Partnership-based Conservation at Cove Mountain & Kittatinny Ridge

The Kittatinny Ridge Conservation Landscape is a critical habitat for migrating birds such as the golden-winged and cerulean warblers. At Audubon, we take a hemispheric, full life-cycle perspective, meaning that we don’t just focus on breeding habitat but also the migration corridors our neo-tropical migrant birds use here in Pennsylvania. To date, we have coordinated the implementation of 100 acres of cerulean warbler habitat within the Kittatinny Ridge Global IBA.

Audubon continues to partner with The Nature Conservancy to advance migratory stopover habitat projects at Cove Mountain. In 2021, an initial small gap was planted with a diverse array of fruit-bearing shrubs to provide a structurally complex habitat for spring and fall migration.

Migratory Stopover Improvements

Spraying for invasive species and planting with fruiting shrubs, the ridgeline canopy opening has become an active migratory stopover site for many migratory passerines.

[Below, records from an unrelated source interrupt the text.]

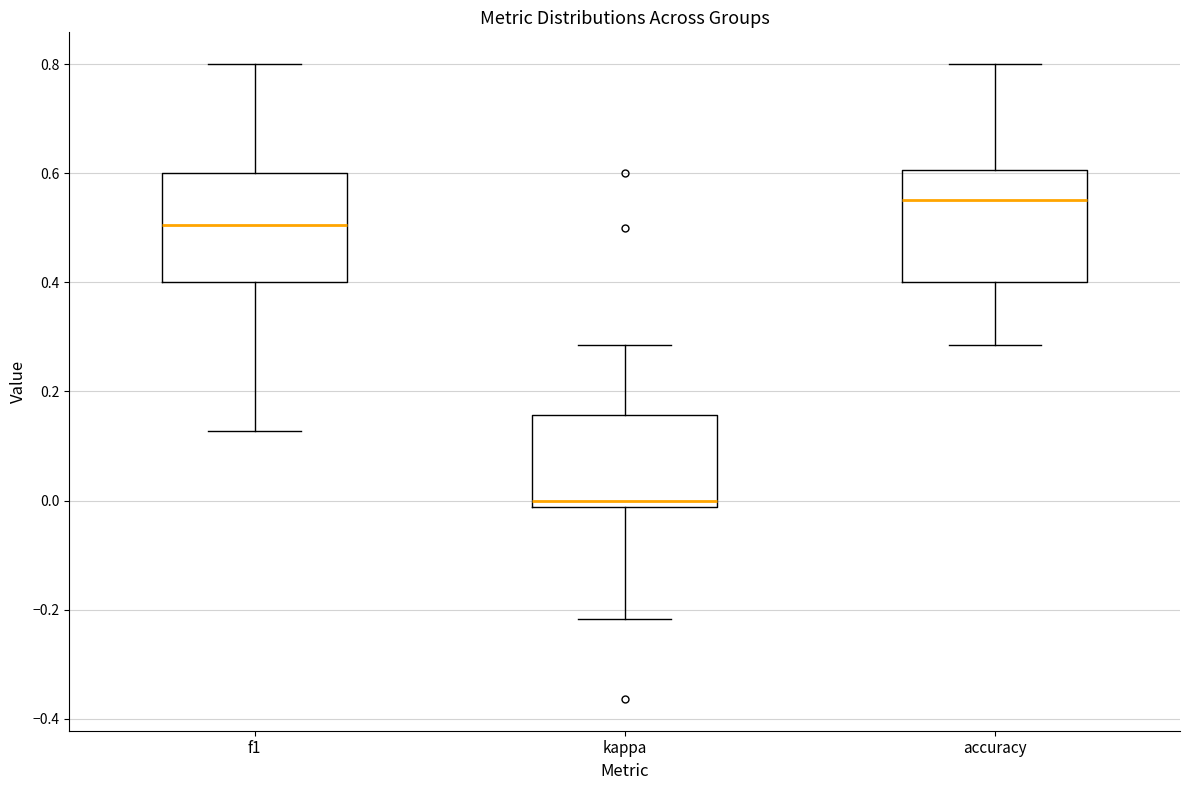

Where is the lower edge of the box for accuracy on the y-axis? The values are not printed on the chart, so give them approximately, as read against the axis.

0.40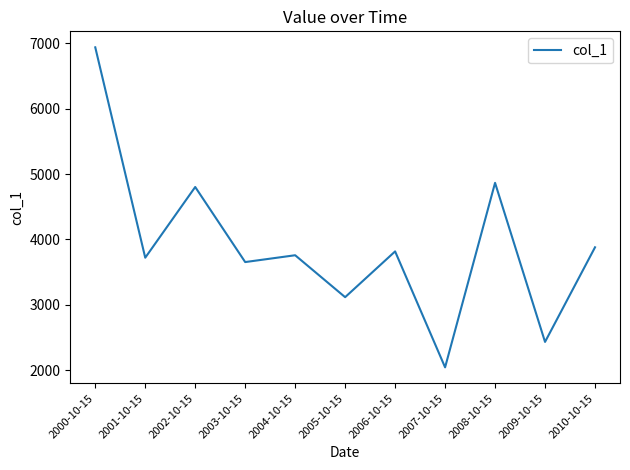

Reading left to right, list all the values displayed in this chart.

6937.1	3720.1	4801.4	3653.4	3757.7	3116.5	3816.3	2043.5	4864.7	2432.3	3879.3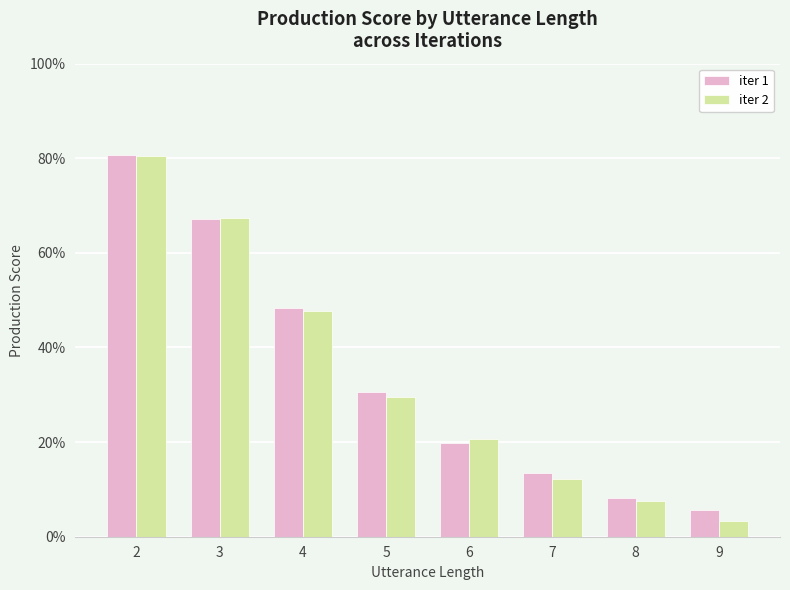

True or false: iter 2 has a value of 0.3 at 4.

False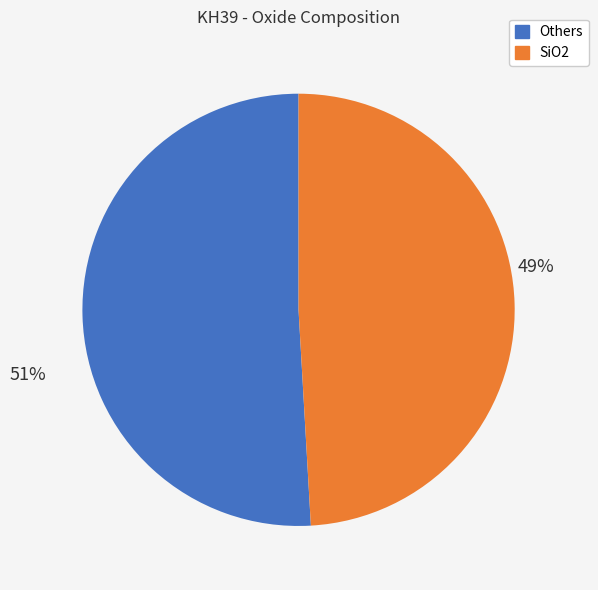

Does any single category account for the majority?

Yes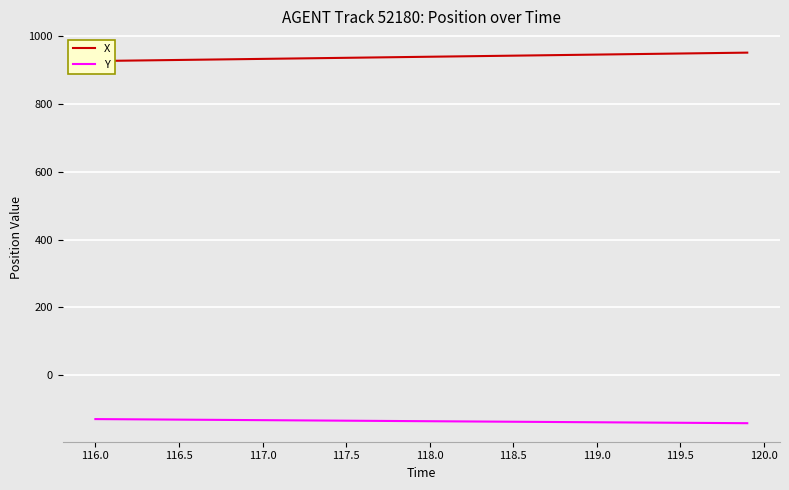

What is the minimum value for Y?

-142.1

We have been able to go beyond initial plantings to monitoring and ongoing management of our habitat site. We are tracking the avian response to our management by contracting with local Penn State professor Dr. Julian Avery to conduct surveys during the spring and fall migratory windows. These migration surveys have indicated a higher migrant diversity in the project site relative to nearby, unimproved locations within the preserve. Several species were found only in the treatment site, including Wilson’s warbler, red-headed woodpecker, and bay-breasted warbler. These preliminary results illustrate the project’s success in providing the fuel that birds need to migrate and reduce the loss of birds that rely on Eastern Forests. These openings also support a more diverse breeding bird community relative to the surrounding forest. These data will be key to understanding how projects like Cove Mountain’s flagship migratory stopover site provide habitat.

This past fall, we expanded Cove Mountain’s migratory benefits through an additional four-acre patch that received direct seeding of fruit-bearing species. This new stopover site is only a short walk from the first habitat patches, allowing Cove Mountain hikers to experience a variety of management scenarios and forest habitat types while visiting the site.